It's really just go.

Speaker 3:

I'm going to put it on the shelf and I'm going to come back to it when I feel ready, and my personal goal was I want to take at least four to five months off, and um and I, I was able to do that. Um, I went back when he was about five months old. And I mean I go back to a conversation that I had with a colleague a few years prior because or a couple of years prior, I guess, because you know it took us so long to have kids I had. I am a fact finder and researcher, like I like to gather information, and so I was asking everyone during that time, like what's it like to be a parent? What you know? What would you have done differently? What do you think you did? Really well, I would ask everyone. And one conversation that I kept going back to was with a person that I was working with and his wife was a really successful um, you know marketer and she had a it has a very successful career.

Speaker 3:

And he said yeah, when our kids were young, cause they were all grown at this point. Uh, she took five years off to be with the young kids and, uh, that sounds like a long time, but in the whole scheme of things, now that our kids are older, it was literally a blink of an eye, it was a blip on the entire you know radar of her, of her career, and so I kept going back to that, knowing that five months for me sounds like a long time, but I'm sure when I look back on it it will be a blip.

Speaker 3:

And when I look back on it it will be a blip. And when I look back on it it was. So, that was the, that was the decision to take the pause for baby number one.

# # # # # # #

TASK REQUIREMENTS
Retype the part of the parental leave transcript that begins with the words containing "And he said" and ends with "baby number one.". The listing below comes from a different source than the transcript.

DATA FOR ANALYSIS
# # # # # # #

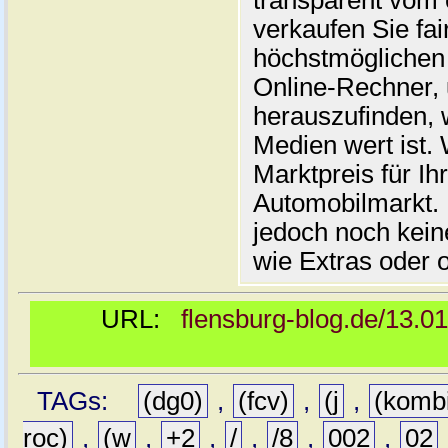
transparent vom 
verkaufen Sie fai
höchstmöglichen 
Online-Rechner,
herauszufinden, w
Medien wert ist. 
Marktpreis für I
Automobilmarkt. 
jedoch noch kein
wie Extras oder 
URL:
flensburg-blog.de/13.0
TAGs:
(dg0)
,
(fcv)
,
(j
,
(komb
roc)
,
(w
,
+2
,
/
,
/8
,
002
,
02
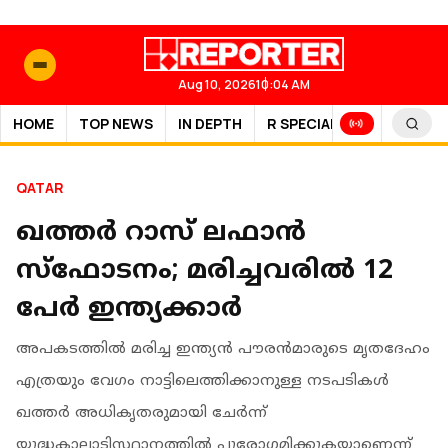
Aug 10, 2026
10:04 AM
HOME
TOP NEWS
IN DEPTH
R SPECIAL
SPORTS
QATAR
ഖത്തർ റാസ് ലഫാൻ
സ്ഫോടനം; മരിച്ചവരിൽ 12
പേർ ഇന്ത്യക്കാർ
അപകടത്തിൽ മരിച്ച ഇന്ത്യൻ പൗരൻമാരുടെ മൃതദേഹം
എത്രയും വേഗം നാട്ടിലെത്തിക്കാനുള്ള നടപടികൾ
ഖത്തർ അധികൃതരുമായി ചേർന്ന്
യുദ്ധകാലാടിസ്ഥാനത്തിൽ പുരോഗമിക്കുകയാണെന്ന്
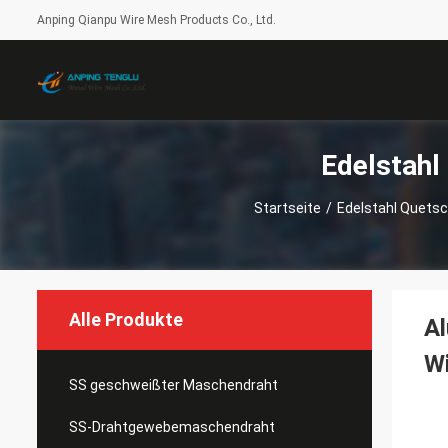
Anping Qianpu Wire Mesh Products Co., Ltd.
Edelstahl
Startseite
/
Edelstahl Quets
Alle Produkte
Al
W
SS geschweißter Maschendraht
SS-Drahtgewebemaschendraht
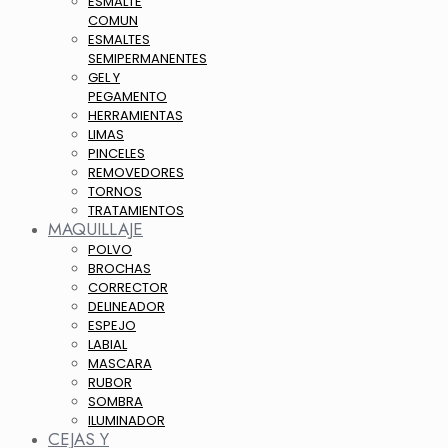
ESMALTE
COMUN
ESMALTES
SEMIPERMANENTES
GEL Y
PEGAMENTO
HERRAMIENTAS
LIMAS
PINCELES
REMOVEDORES
TORNOS
TRATAMIENTOS
MAQUILLAJE
POLVO
BROCHAS
CORRECTOR
DELINEADOR
ESPEJO
LABIAL
MASCARA
RUBOR
SOMBRA
ILUMINADOR
CEJAS Y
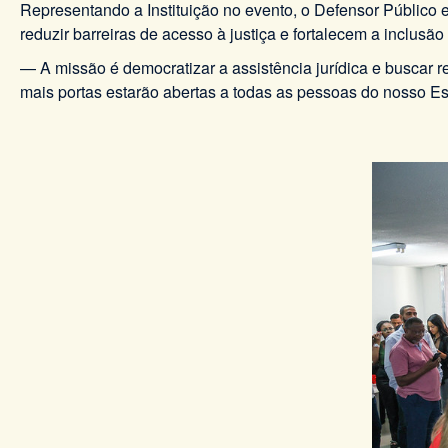
Representando a Instituição no evento, o Defensor Público 
reduzir barreiras de acesso à justiça e fortalecem a inclusão
— A missão é democratizar a assistência jurídica e buscar re
mais portas estarão abertas a todas as pessoas do nosso E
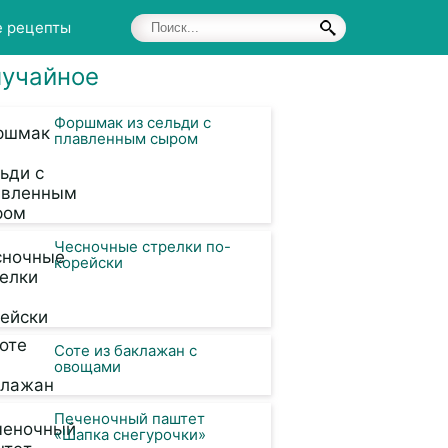
е рецепты
учайное
Форшмак из сельди с
плавленным сыром
Чесночные стрелки по-
корейски
Соте из баклажан с
овощами
Печеночный паштет
«Шапка снегурочки»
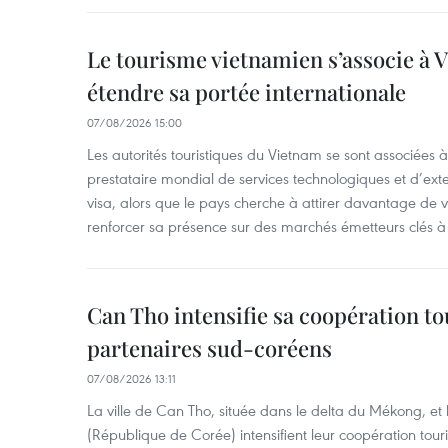
Le tourisme vietnamien s’associe à 
étendre sa portée internationale
07/08/2026 15:00
Les autorités touristiques du Vietnam se sont associées 
prestataire mondial de services technologiques et d’ex
visa, alors que le pays cherche à attirer davantage de vi
renforcer sa présence sur des marchés émetteurs clés à 
Can Tho intensifie sa coopération to
partenaires sud-coréens
07/08/2026 13:11
La ville de Can Tho, située dans le delta du Mékong, et
(République de Corée) intensifient leur coopération touri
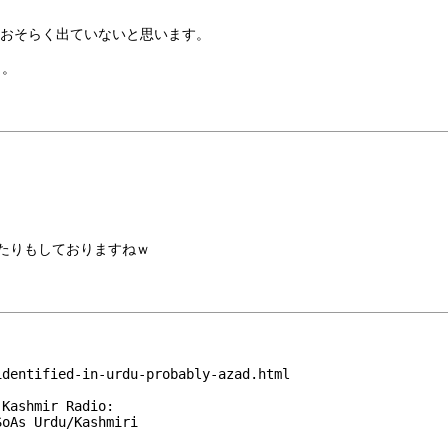
ません、おそらく出ていないと思います。
う。
れたりもしておりますねｗ
identified-in-urdu-probably-azad.html
 Kashmir Radio:
SoAs Urdu/Kashmiri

# # # # # # #

WRITTEN SOLUTION
And he said yeah, when our kids were young, cause they were all grown at this point. Uh, she took five years off to be with the young kids and, uh, that sounds like a long time, but in the whole scheme of things, now that our kids are older, it was literally a blink of an eye, it was a blip on the entire you know radar of her, of her career, and so I kept going back to that, knowing that five months for me sounds like a long time, but I'm sure when I look back on it it will be a blip.

Speaker 3:

And when I look back on it it will be a blip. And when I look back on it it was. So, that was the, that was the decision to take the pause for baby number one.